During the last few years, however, the accumulation of knowledge on crypt stem cell behavior has led to significant progress in the field of intestinal cell culture. It was reported that murine intestinal crypt stem cells immersed in extracellular matrix formed organoids in the presence of Paneth cells producing WNT3 (3, 4). The maintenance of self-organizing crypt-villus structures in culture requires a medium supplemented with epithelial growth factor (EGF; 50 ng/mL), Wnt agonist (R-spondin 1; at least 500 ng/mL), and bone morphogenetic protein (BMP) inhibitor (Noggin; 100 ng/mL) (3, 4).
Relatively high concentrations of R-spondin 1 were essential for supporting the Wnt signaling pathway in proliferating cells, a crucial event for the growth and survival of organoids. Noggin is the BMP antagonist produced in vivo at the crypt bottom. It inhibits mesenchyme generated BMP signals that limit stem cell proliferation through modulation of Wnt activity during the process of cell differentiation along the crypt-microvillus axis (5).
A similar approach was used by Ootani et al. who successfully established long-term cultures of intestinal spheres within collagen gel at the air-liquid interface (6). The possibility of getting intestinal tissue by direct differentiation of human pluripotent stem cells using R-spondin 1 containing medium and Matrigel matrix was also recently reported (7).

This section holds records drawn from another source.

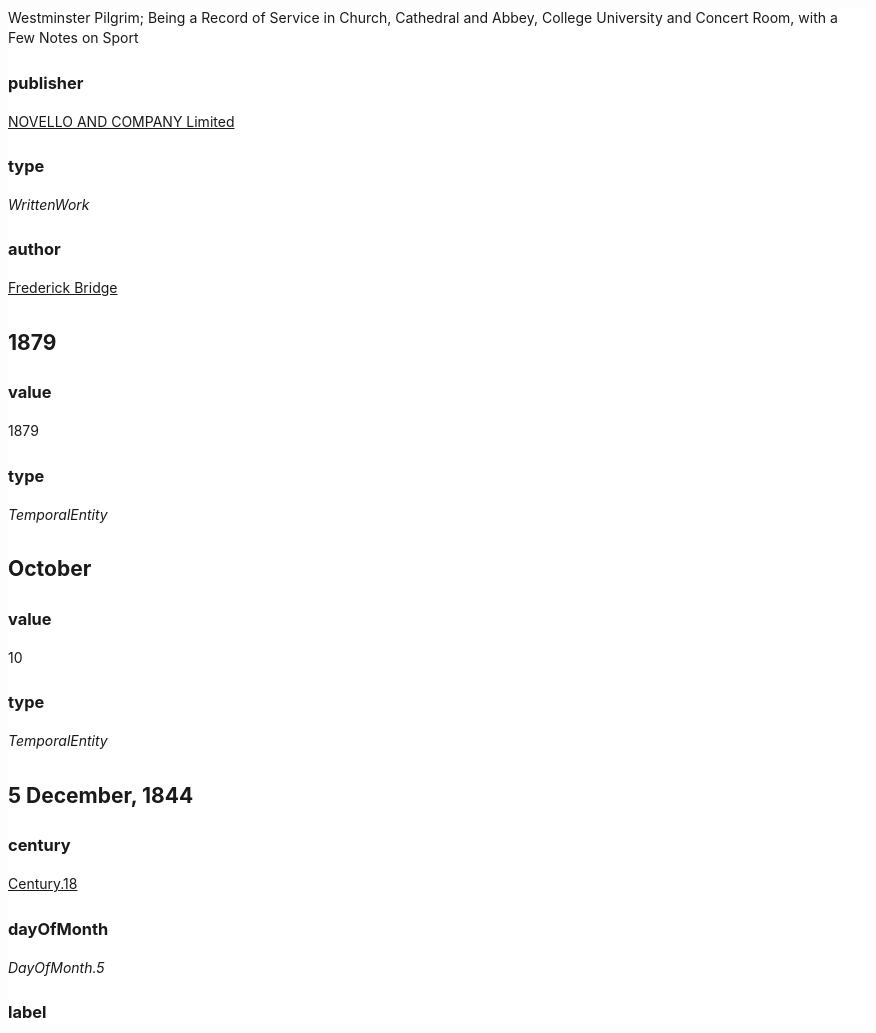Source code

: 
Westminster Pilgrim; Being a Record of Service in Church, Cathedral and Abbey, College University and Concert Room, with a Few Notes on Sport

### publisher


[NOVELLO AND COMPANY Limited](#NOVELLO-AND-COMPANY-Limited)

### type


*WrittenWork*

### author


[Frederick Bridge](#Frederick-Bridge)

## 1879

### value


1879

### type


*TemporalEntity*

## October

### value


10

### type


*TemporalEntity*

## 5 December, 1844

### century


[Century.18](#Century.18)

### dayOfMonth


*DayOfMonth.5*

### label
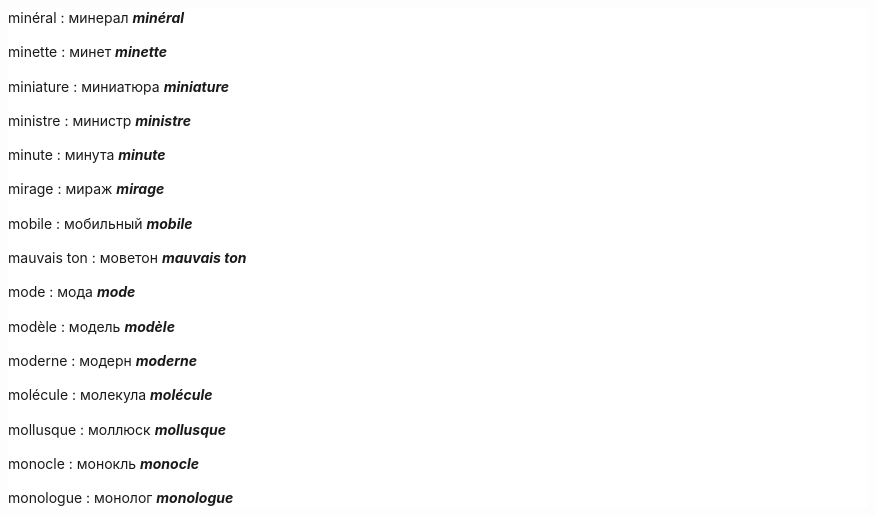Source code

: minéral
: минерал
*__minéral__*

minette
: минет
*__minette__*

miniature
: миниатюра
*__miniature__*

ministre
: министр
*__ministre__*

minute
: минута
*__minute__*

mirage
: мираж
*__mirage__*

mobile
: мобильный
*__mobile__*

mauvais ton
: моветон
*__mauvais ton__*

mode
: мода
*__mode__*

modèle
: модель
*__modèle__*

moderne
: модерн
*__moderne__*

molécule
: молекула
*__molécule__*

mollusque
: моллюск
*__mollusque__*

monocle
: монокль
*__monocle__*

monologue
: монолог
*__monologue__*
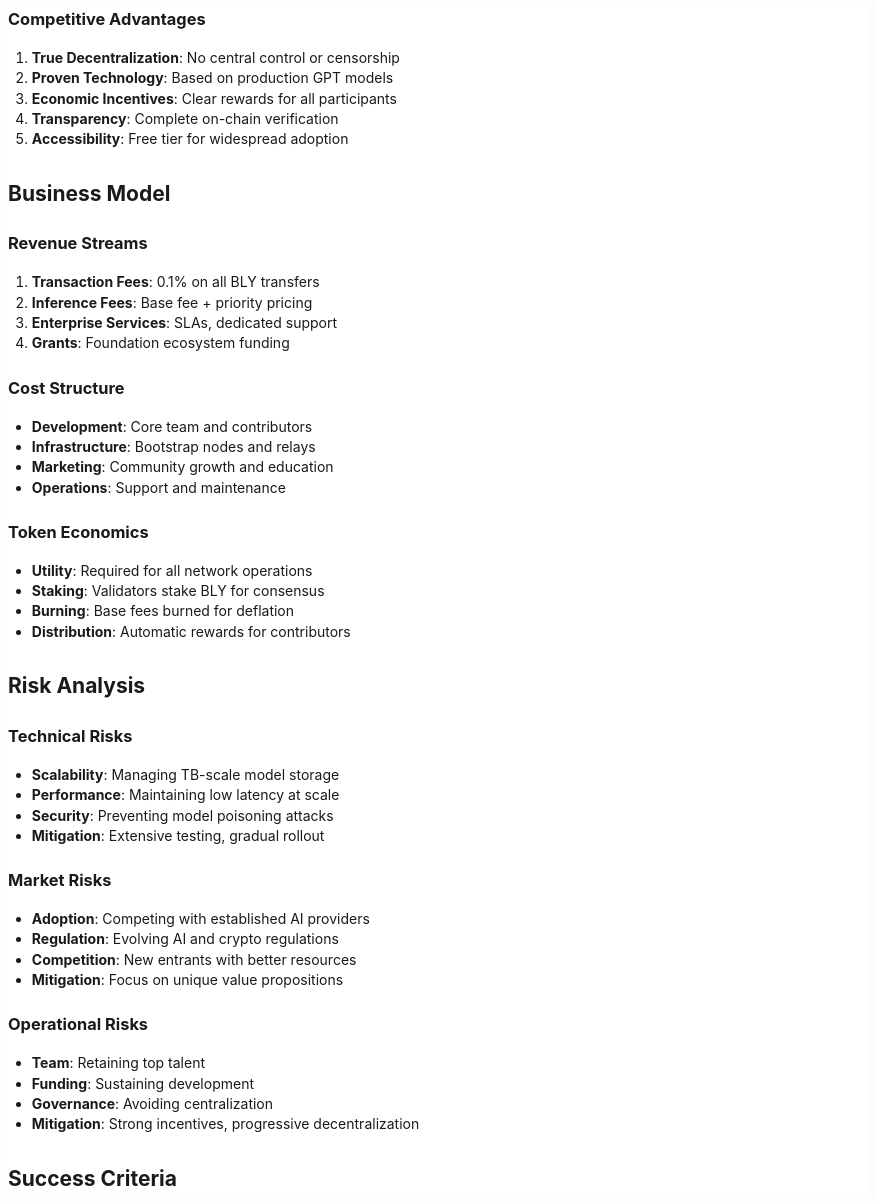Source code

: ### Competitive Advantages
1. **True Decentralization**: No central control or censorship
2. **Proven Technology**: Based on production GPT models
3. **Economic Incentives**: Clear rewards for all participants
4. **Transparency**: Complete on-chain verification
5. **Accessibility**: Free tier for widespread adoption

## Business Model

### Revenue Streams
1. **Transaction Fees**: 0.1% on all BLY transfers
2. **Inference Fees**: Base fee + priority pricing
3. **Enterprise Services**: SLAs, dedicated support
4. **Grants**: Foundation ecosystem funding

### Cost Structure
- **Development**: Core team and contributors
- **Infrastructure**: Bootstrap nodes and relays
- **Marketing**: Community growth and education
- **Operations**: Support and maintenance

### Token Economics
- **Utility**: Required for all network operations
- **Staking**: Validators stake BLY for consensus
- **Burning**: Base fees burned for deflation
- **Distribution**: Automatic rewards for contributors

## Risk Analysis

### Technical Risks
- **Scalability**: Managing TB-scale model storage
- **Performance**: Maintaining low latency at scale
- **Security**: Preventing model poisoning attacks
- **Mitigation**: Extensive testing, gradual rollout

### Market Risks
- **Adoption**: Competing with established AI providers
- **Regulation**: Evolving AI and crypto regulations
- **Competition**: New entrants with better resources
- **Mitigation**: Focus on unique value propositions

### Operational Risks
- **Team**: Retaining top talent
- **Funding**: Sustaining development
- **Governance**: Avoiding centralization
- **Mitigation**: Strong incentives, progressive decentralization

## Success Criteria
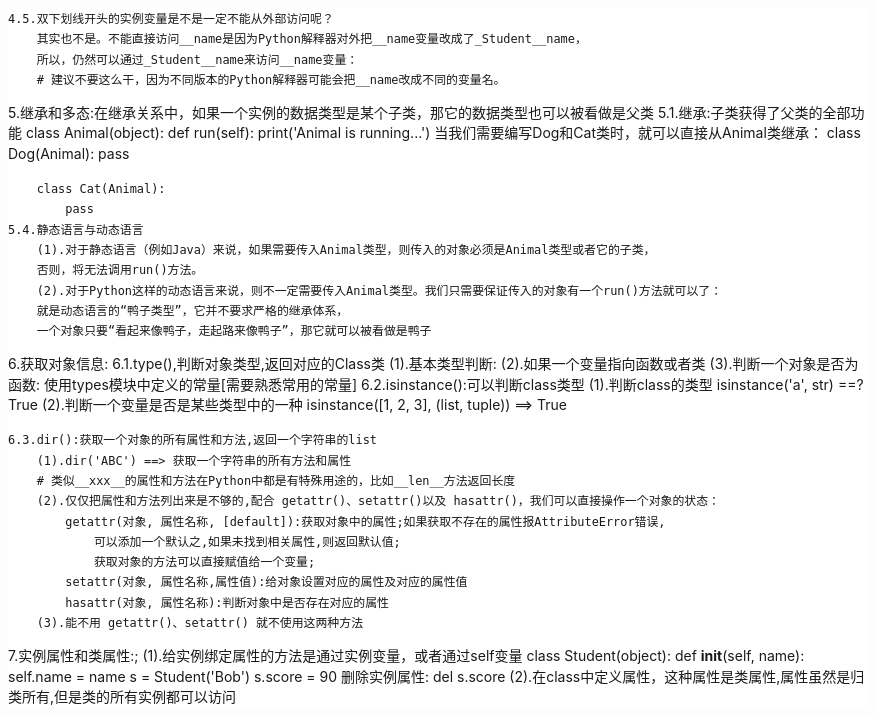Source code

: 	4.5.双下划线开头的实例变量是不是一定不能从外部访问呢？
		其实也不是。不能直接访问__name是因为Python解释器对外把__name变量改成了_Student__name，
		所以，仍然可以通过_Student__name来访问__name变量：
		# 建议不要这么干，因为不同版本的Python解释器可能会把__name改成不同的变量名。

5.继承和多态:在继承关系中，如果一个实例的数据类型是某个子类，那它的数据类型也可以被看做是父类
	5.1.继承:子类获得了父类的全部功能
		class Animal(object):
			def run(self):
				print('Animal is running...')
		当我们需要编写Dog和Cat类时，就可以直接从Animal类继承：
		class Dog(Animal):
			pass

		class Cat(Animal):
			pass	
	5.4.静态语言与动态语言
		(1).对于静态语言（例如Java）来说，如果需要传入Animal类型，则传入的对象必须是Animal类型或者它的子类，
		否则，将无法调用run()方法。
		(2).对于Python这样的动态语言来说，则不一定需要传入Animal类型。我们只需要保证传入的对象有一个run()方法就可以了：
		就是动态语言的“鸭子类型”，它并不要求严格的继承体系，
		一个对象只要“看起来像鸭子，走起路来像鸭子”，那它就可以被看做是鸭子

6.获取对象信息:
	6.1.type(),判断对象类型,返回对应的Class类
		(1).基本类型判断:
		(2).如果一个变量指向函数或者类
		(3).判断一个对象是否为函数:
			使用types模块中定义的常量[需要熟悉常用的常量]
	6.2.isinstance():可以判断class类型
		(1).判断class的类型
			isinstance('a', str) ==? True
		(2).判断一个变量是否是某些类型中的一种
			isinstance([1, 2, 3], (list, tuple)) ==> True

	6.3.dir():获取一个对象的所有属性和方法,返回一个字符串的list
		(1).dir('ABC') ==> 获取一个字符串的所有方法和属性
		# 类似__xxx__的属性和方法在Python中都是有特殊用途的，比如__len__方法返回长度
		(2).仅仅把属性和方法列出来是不够的,配合 getattr()、setattr()以及 hasattr()，我们可以直接操作一个对象的状态：
			getattr(对象, 属性名称, [default]):获取对象中的属性;如果获取不存在的属性报AttributeError错误,
				可以添加一个默认之,如果未找到相关属性,则返回默认值;
				获取对象的方法可以直接赋值给一个变量;
			setattr(对象, 属性名称,属性值):给对象设置对应的属性及对应的属性值
			hasattr(对象, 属性名称):判断对象中是否存在对应的属性
		(3).能不用 getattr()、setattr() 就不使用这两种方法
7.实例属性和类属性:;
	(1).给实例绑定属性的方法是通过实例变量，或者通过self变量
		class Student(object):
			def __init__(self, name):
				self.name = name
		s = Student('Bob')
		s.score = 90
		删除实例属性:
			del s.score
	(2).在class中定义属性，这种属性是类属性,属性虽然是归类所有,但是类的所有实例都可以访问
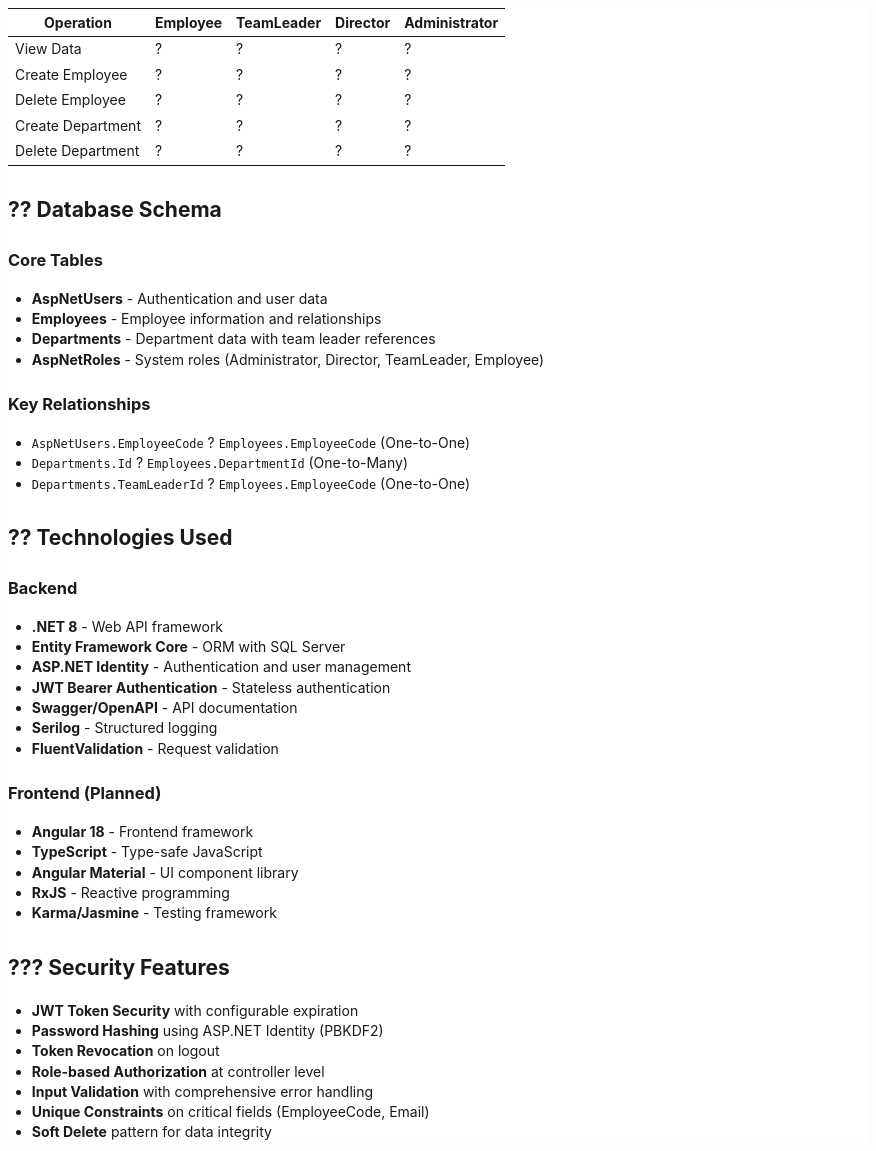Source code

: | Operation | Employee | TeamLeader | Director | Administrator |
|-----------|----------|------------|----------|---------------|
| View Data | ? | ? | ? | ? |
| Create Employee | ? | ? | ? | ? |
| Delete Employee | ? | ? | ? | ? |
| Create Department | ? | ? | ? | ? |
| Delete Department | ? | ? | ? | ? |

## ?? **Database Schema**

### **Core Tables**
- **AspNetUsers** - Authentication and user data
- **Employees** - Employee information and relationships
- **Departments** - Department data with team leader references
- **AspNetRoles** - System roles (Administrator, Director, TeamLeader, Employee)

### **Key Relationships**
- `AspNetUsers.EmployeeCode` ? `Employees.EmployeeCode` (One-to-One)
- `Departments.Id` ? `Employees.DepartmentId` (One-to-Many)
- `Departments.TeamLeaderId` ? `Employees.EmployeeCode` (One-to-One)

## ?? **Technologies Used**

### **Backend**
- **.NET 8** - Web API framework
- **Entity Framework Core** - ORM with SQL Server
- **ASP.NET Identity** - Authentication and user management
- **JWT Bearer Authentication** - Stateless authentication
- **Swagger/OpenAPI** - API documentation
- **Serilog** - Structured logging
- **FluentValidation** - Request validation

### **Frontend (Planned)**
- **Angular 18** - Frontend framework
- **TypeScript** - Type-safe JavaScript
- **Angular Material** - UI component library
- **RxJS** - Reactive programming
- **Karma/Jasmine** - Testing framework

## ??? **Security Features**

- **JWT Token Security** with configurable expiration
- **Password Hashing** using ASP.NET Identity (PBKDF2)
- **Token Revocation** on logout
- **Role-based Authorization** at controller level
- **Input Validation** with comprehensive error handling
- **Unique Constraints** on critical fields (EmployeeCode, Email)
- **Soft Delete** pattern for data integrity
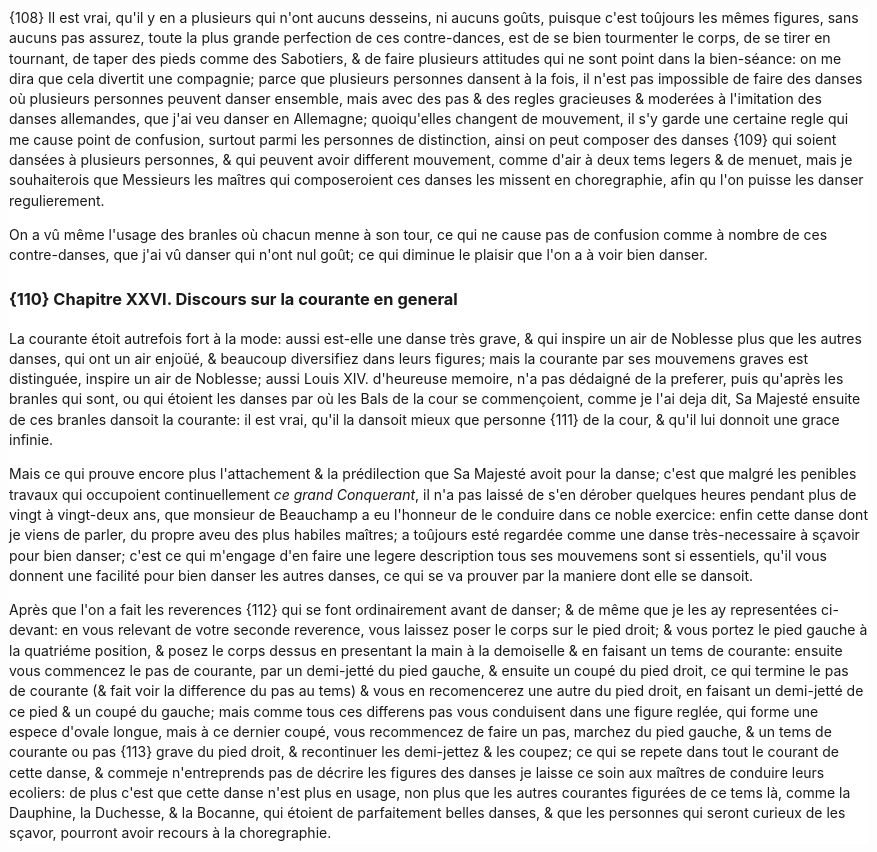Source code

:{108} Il est vrai, qu'il y en a plusieurs qui n'ont aucuns desseins, ni aucuns goûts, puisque c'est toûjours les mêmes figures, sans aucuns pas assurez, toute la plus grande perfection de ces contre-dances, est de se bien tourmenter le corps, de se tirer en tournant, de taper des pieds comme des Sabotiers, & de faire plusieurs attitudes qui ne sont point dans la bien-séance: on me dira que cela divertit une compagnie; parce que plusieurs personnes dansent à la fois, il n'est pas impossible de faire des danses où plusieurs personnes peuvent danser ensemble, mais avec des pas & des regles gracieuses & moderées à l'imitation des danses allemandes, que j'ai veu danser en Allemagne; quoiqu'elles changent de mouvement, il s'y garde une certaine regle qui me cause point de confusion, surtout parmi les personnes de distinction, ainsi on peut composer des danses {109} qui soient dansées à plusieurs personnes, & qui peuvent avoir different mouvement, comme d'air à deux tems legers & de menuet, mais je souhaiterois que Messieurs les maîtres qui composeroient ces danses les missent en choregraphie, afin qu l'on puisse les danser regulierement.

On a vû même l'usage des branles où chacun menne à son tour, ce qui ne cause pas de confusion comme à nombre de ces contre-danses, que j'ai vû danser qui n'ont nul goût; ce qui diminue le plaisir que l'on a à voir bien danser.

### {110} Chapitre XXVI. Discours sur la courante en general

La courante étoit autrefois fort à la mode: aussi est-elle une danse très grave, & qui inspire un air de Noblesse plus que les autres danses, qui ont un air enjoüé, & beaucoup diversifiez dans leurs figures; mais la courante par ses mouvemens graves est distinguée, inspire un air de Noblesse; aussi Louis XIV. d'heureuse memoire, n'a pas dédaigné de la preferer, puis qu'après les branles qui sont, ou qui étoient les danses par où les Bals de la cour se commençoient, comme je l'ai deja dit, Sa Majesté ensuite de ces branles dansoit la courante: il est vrai, qu'il la dansoit mieux que personne {111} de la cour, & qu'il lui donnoit une grace infinie.

Mais ce qui prouve encore plus l'attachement & la prédilection que Sa Majesté avoit pour la danse; c'est que malgré les penibles travaux qui occupoient continuellement _ce grand Conquerant_, il n'a pas laissé de s'en dérober quelques heures pendant plus de vingt à vingt-deux ans, que monsieur de Beauchamp a eu l'honneur de le conduire dans ce noble exercice: enfin cette danse dont je viens de parler, du propre aveu des plus habiles maîtres; a toûjours esté regardée comme une danse très-necessaire à sçavoir pour bien danser; c'est ce qui m'engage d'en faire une legere description tous ses mouvemens sont si essentiels, qu'il vous donnent une facilité pour bien danser les autres danses, ce qui se va prouver par la maniere dont elle se dansoit.

Après que l'on a fait les reverences {112} qui se font ordinairement avant de danser; & de même que je les ay representées ci-devant: en vous relevant de votre seconde reverence, vous laissez poser le corps sur le pied droit; & vous portez le pied gauche à la quatriéme position, & posez le corps dessus en presentant la main à la demoiselle & en faisant un tems de courante: ensuite vous commencez le pas de courante, par un demi-jetté du pied gauche, & ensuite un coupé du pied droit, ce qui termine le pas de courante (& fait voir la difference du pas au tems) & vous en recomencerez une autre du pied droit, en faisant un demi-jetté de ce pied & un coupé du gauche; mais comme tous ces differens pas vous conduisent dans une figure reglée, qui forme une espece d'ovale longue, mais à ce dernier coupé, vous recommencez de faire un pas, marchez du pied gauche, & un tems de courante ou pas {113} grave du pied droit, & recontinuer les demi-jettez & les coupez; ce qui se repete dans tout le courant de cette danse, & commeje n'entreprends pas de décrire les figures des danses je laisse ce soin aux maîtres de conduire leurs ecoliers: de plus c'est que cette danse n'est plus en usage, non plus que les autres courantes figurées de ce tems là, comme la Dauphine, la Duchesse, & la Bocanne, qui étoient de parfaitement belles danses, & que les personnes qui seront curieux de les sçavor, pourront avoir recours à la choregraphie.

It is now clear that the proliferation of mammalian intestinal epithelial cells is only possible in a three-dimensional (3-D) environment, mimicking the situation encountered by stem cells and progenitors in the intestinal crypt niche. As mentioned above, the second condition required to culture this tissue in vitro is the presence of WNT ligand and R-spondin 1. Using nearly micromolar concentration of R-spondin 1 substantially increases the costs and limits the potential applications for long-term organoid cultures. Here, we report the growth of organoids derived from embryonic chicken intestine in Matrigel. We also demonstrate that prostaglandin E2 (PGE2) provides a cost-effective alternative to R-spondin 1 and Noggin treatment, as the medium containing PGE2 supports the growth of embryonic chicken epithelial cell organoids in Matrigel as efficiently as protein Wnt pathway agonists.Materials and methods Tissue isolation
Epithelial tissue was obtained from embryonic chicken intestine using the method developed by Barker et al. This method was originally used to isolate crypts and villi fractions of adult mouse intestine, and we adapted it for chicken tissue (8). Embryonated eggs from Ross 308 hens were obtained from a local professional hatchery (Krak-Drób, Ściejowice near Kraków, Poland). For each isolation, material was pooled from four chicken embryos. Small intestines were isolated from 18-day-old embryos immediately following decapitation and washed in a Petri dish filled with ice-cold phosphate buffered saline containing Mg2+ and Ca2+ [PBS (Ca2+/Mg2+)]. Then the intestine was separated from loose mesenchymal tissue and visible blood vessels, transferred to a new dish with cold PBS (Ca2+/Mg2+), cut into approximately 2-cm-long fragments, and dissected longitudinally with surgical forceps. Open pieces of the intestine were moved to a precooled 15-mL tube filled with cold PBS lacking Mg2+ and Ca2+, but containing 2.5 mM EGTA and 0.5% glucose (PBS-EGTA-Glu), and incubated with shaking at 4°C for 15 min. The tube was then shaken vigorously 10 times, allowed to stand for 2 min on ice, and the supernatant decanted and discarded. The fresh portion of PBS-EGTA-Glu (10 mL) was added, and the tissue was again incubated with shaking for 45 min from the initial transferring into PBS-EGTA-Glu. At that moment, the shaking step was repeated, the tissue placed back on the shaker with a third portion of PBS-EGTA-Glu, and incubated for the next 45 min.